What is needed »
Write out again, word for word, everything from the line containing "What is the ratio" down to the line containing "The value of avg_words_per_question", both of those lines included. Don't include any pictures in your answer.

Source data »
-*-*-

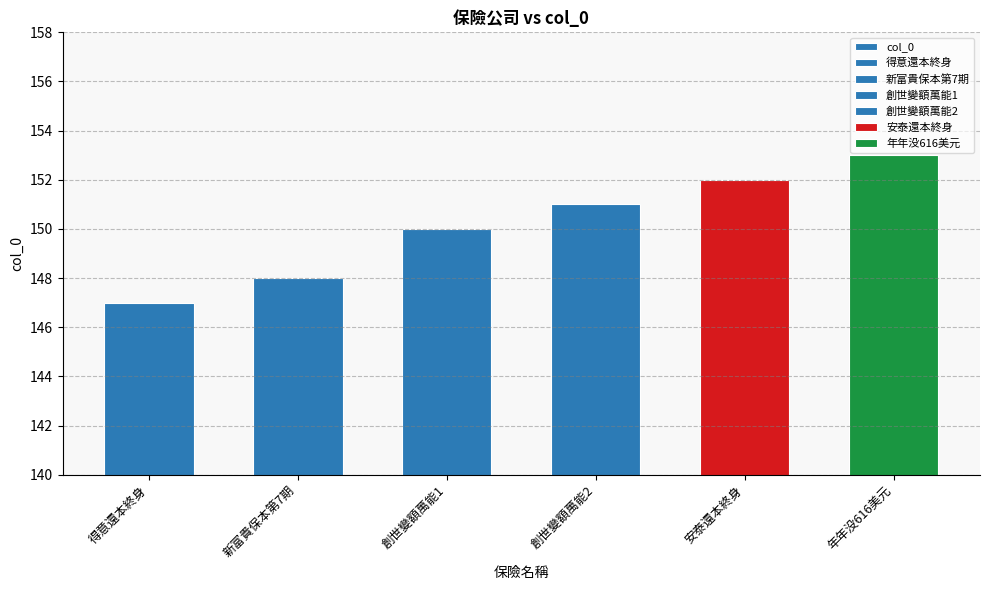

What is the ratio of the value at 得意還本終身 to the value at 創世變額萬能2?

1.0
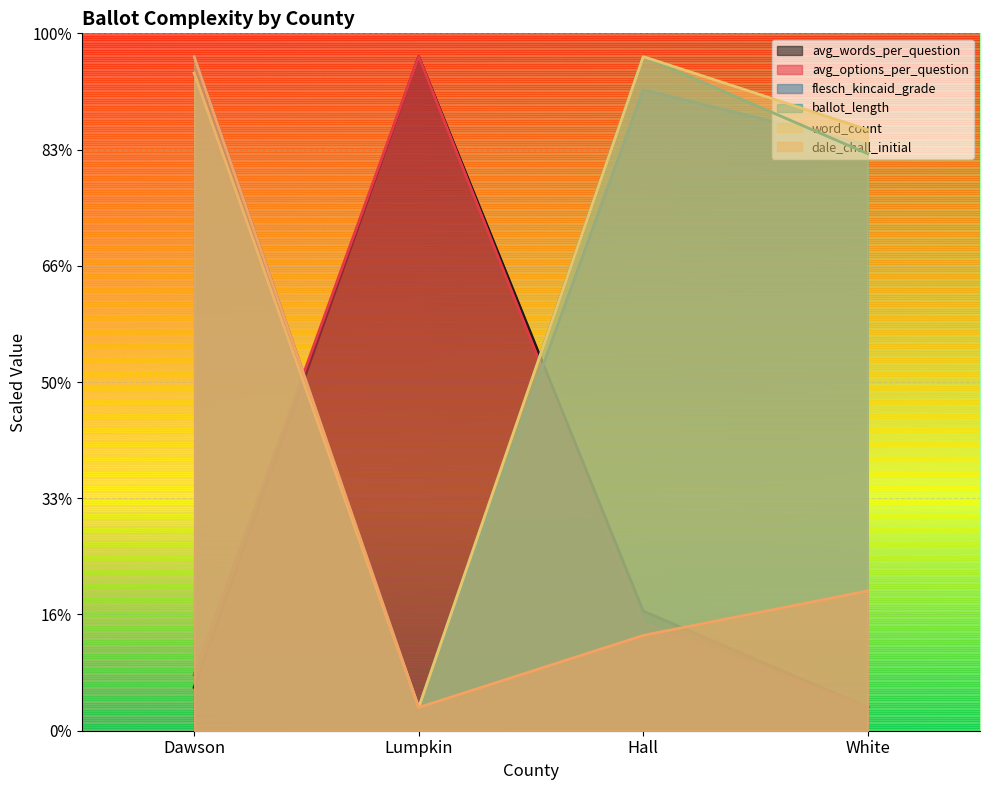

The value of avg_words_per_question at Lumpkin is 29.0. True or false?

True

-*-*-

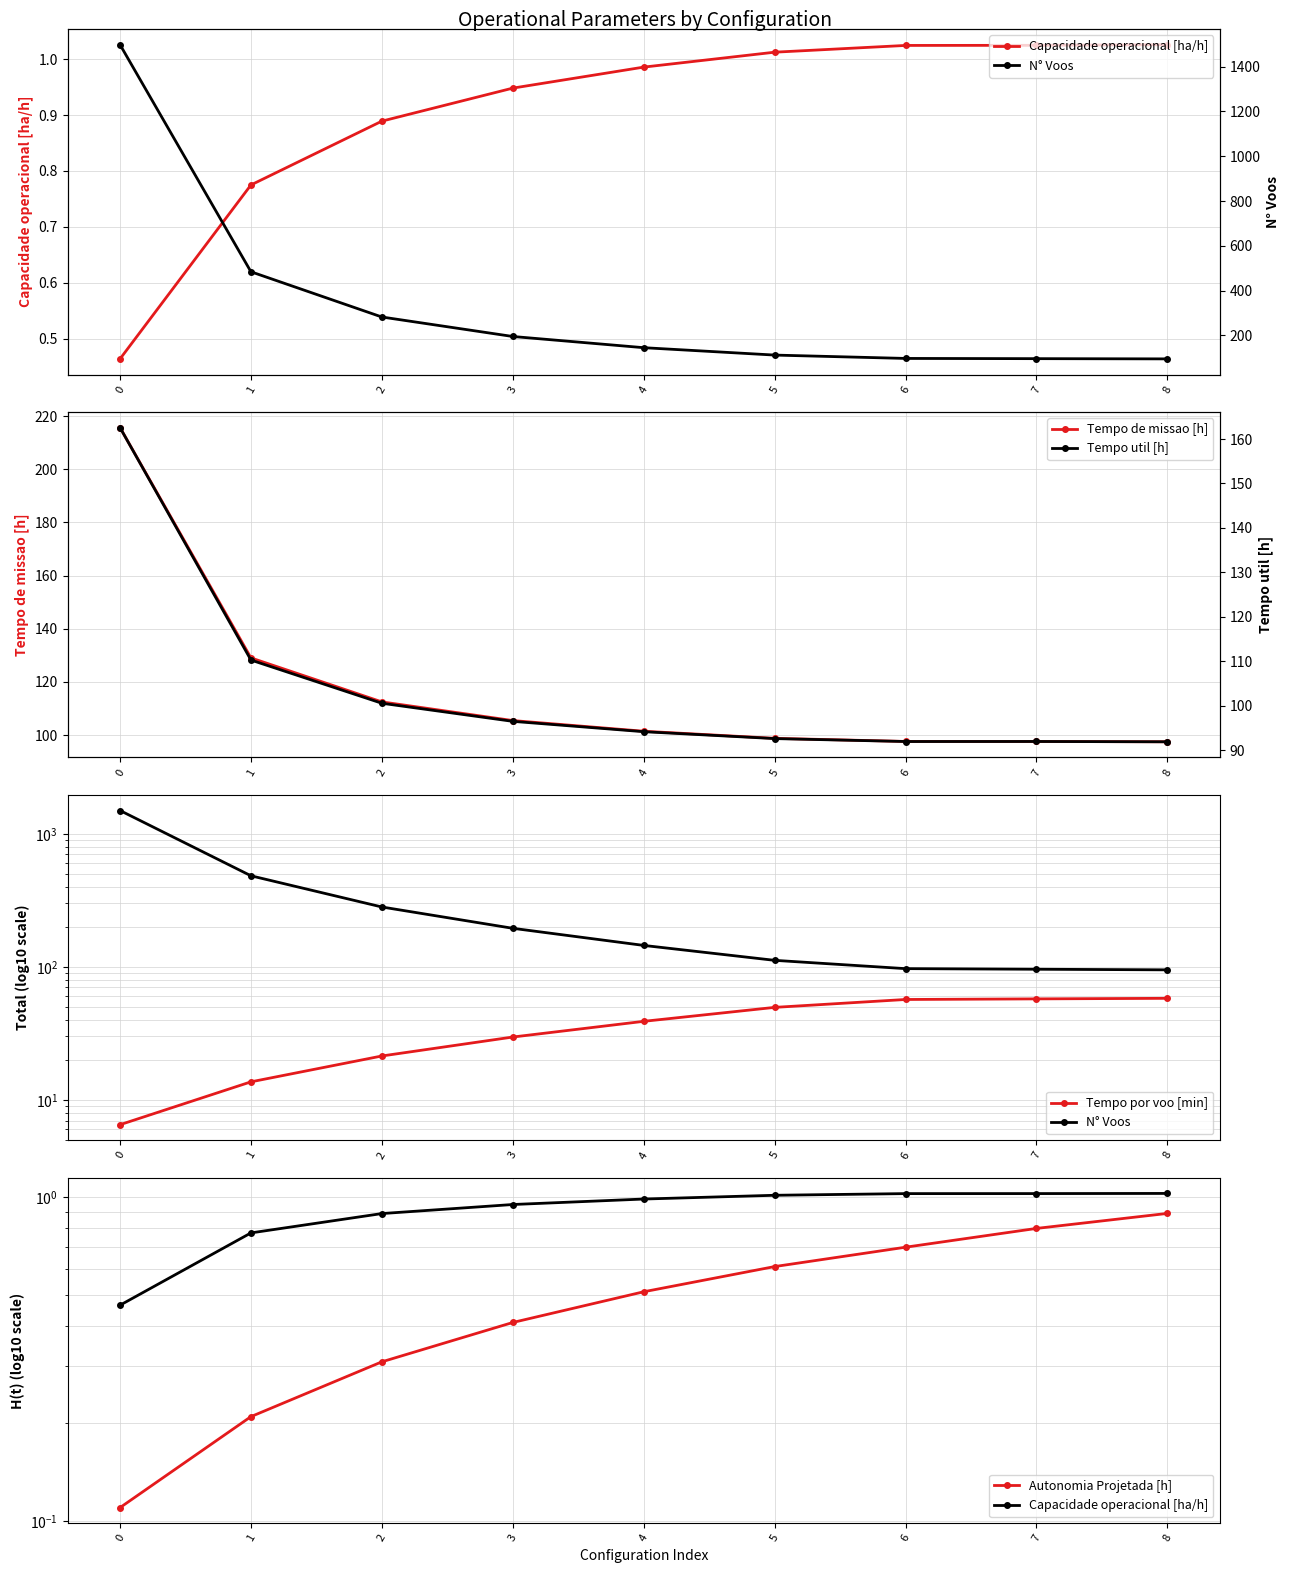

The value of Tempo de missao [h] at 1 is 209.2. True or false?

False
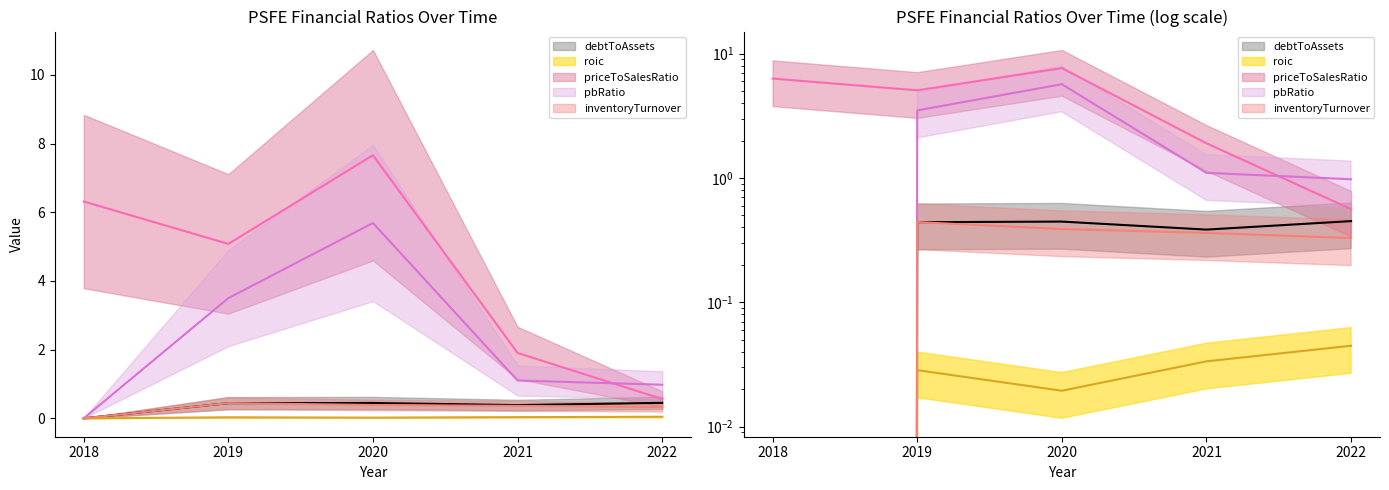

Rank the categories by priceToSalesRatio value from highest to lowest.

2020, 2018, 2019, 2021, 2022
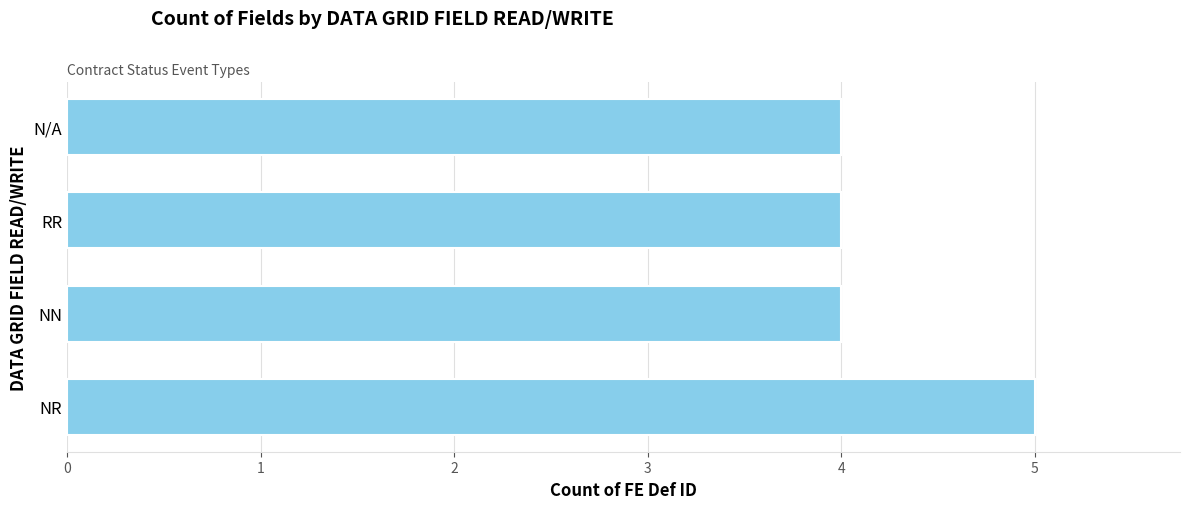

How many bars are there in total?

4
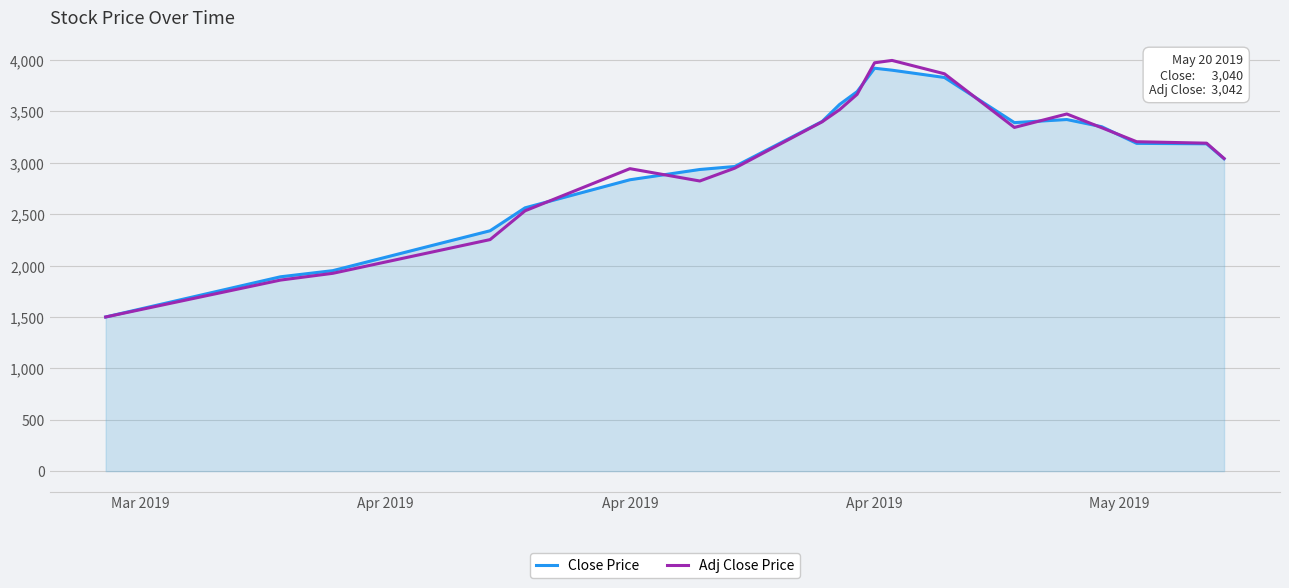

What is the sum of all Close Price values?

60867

-*-*-

Result for this exercise »
What is the ratio of the value at 得意還本終身 to the value at 創世變額萬能2?

1.0

The value of avg_words_per_question at Lumpkin is 29.0. True or false?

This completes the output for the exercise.